[[ DATA SECTION open ]]

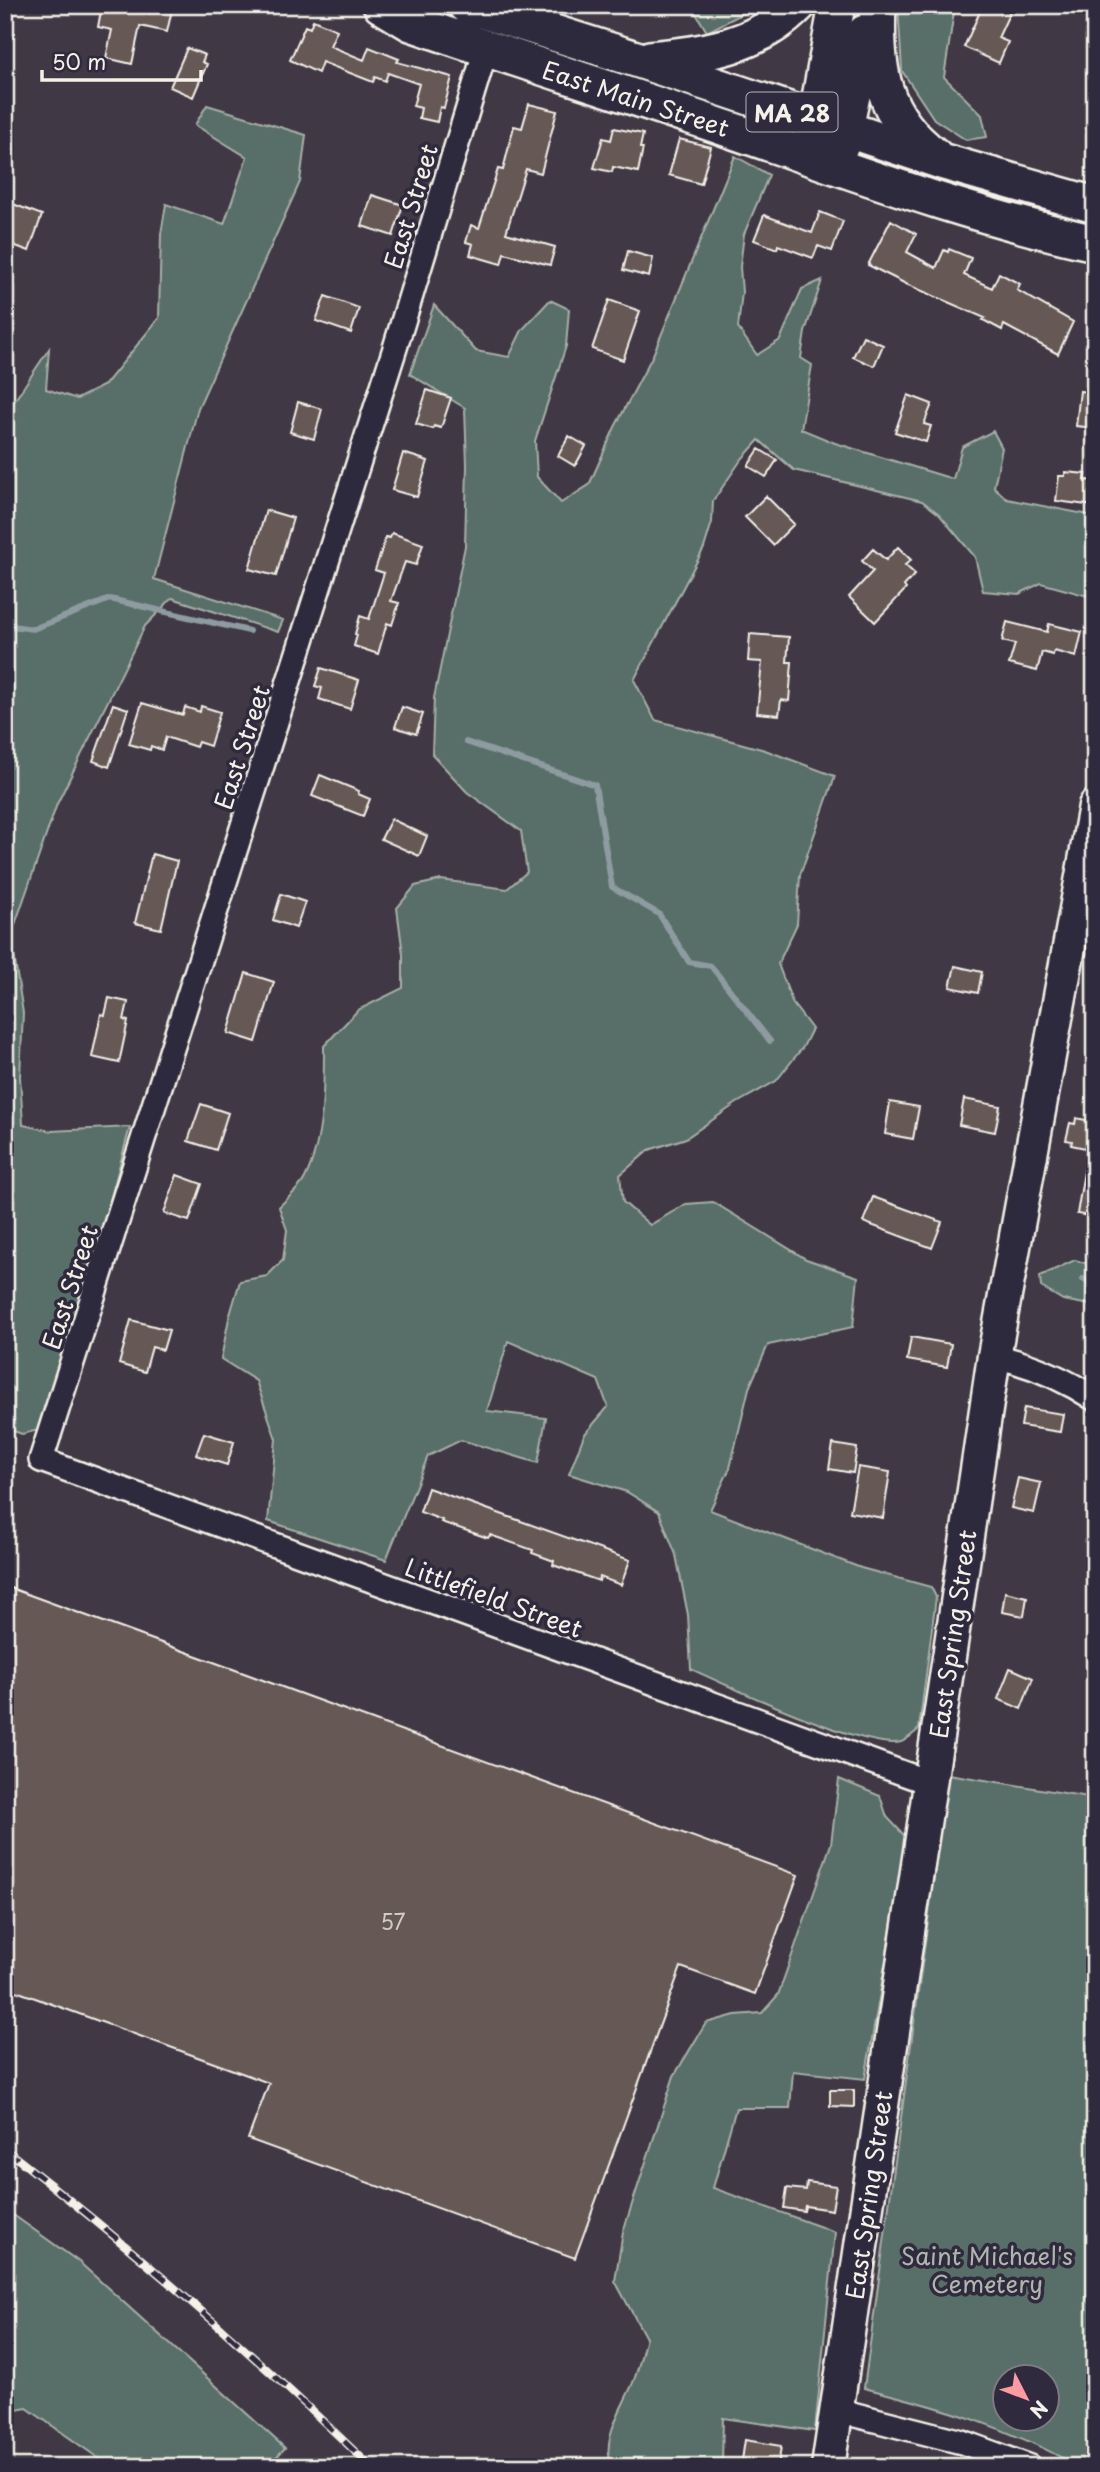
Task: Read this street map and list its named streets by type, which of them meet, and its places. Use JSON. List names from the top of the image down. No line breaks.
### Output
{"streets":{"main road":["East Main Street","MA 28","East Spring Street"],"street":["East Street","Littlefield Street"]},"crossings":[["East Main Street","East Street"],["East Street","Littlefield Street"],["Littlefield Street","East Spring Street"]],"parks":["Saint Michael's Cemetery"],"house_numbers":["57"],"scale_bar":"50 m","north":"bottom right"}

[[ DATA SECTION closed ]]

_EXERCISE DIRECTIONS_
All of the data needs repeating exactly, but the pictures do not.

_RESULT OF THE TASK_
Task: Read this street map and list its named streets by type, which of them meet, and its places. Use JSON. List names from the top of the image down. No line breaks.
### Output
{"streets":{"main road":["East Main Street","MA 28","East Spring Street"],"street":["East Street","Littlefield Street"]},"crossings":[["East Main Street","East Street"],["East Street","Littlefield Street"],["Littlefield Street","East Spring Street"]],"parks":["Saint Michael's Cemetery"],"house_numbers":["57"],"scale_bar":"50 m","north":"bottom right"}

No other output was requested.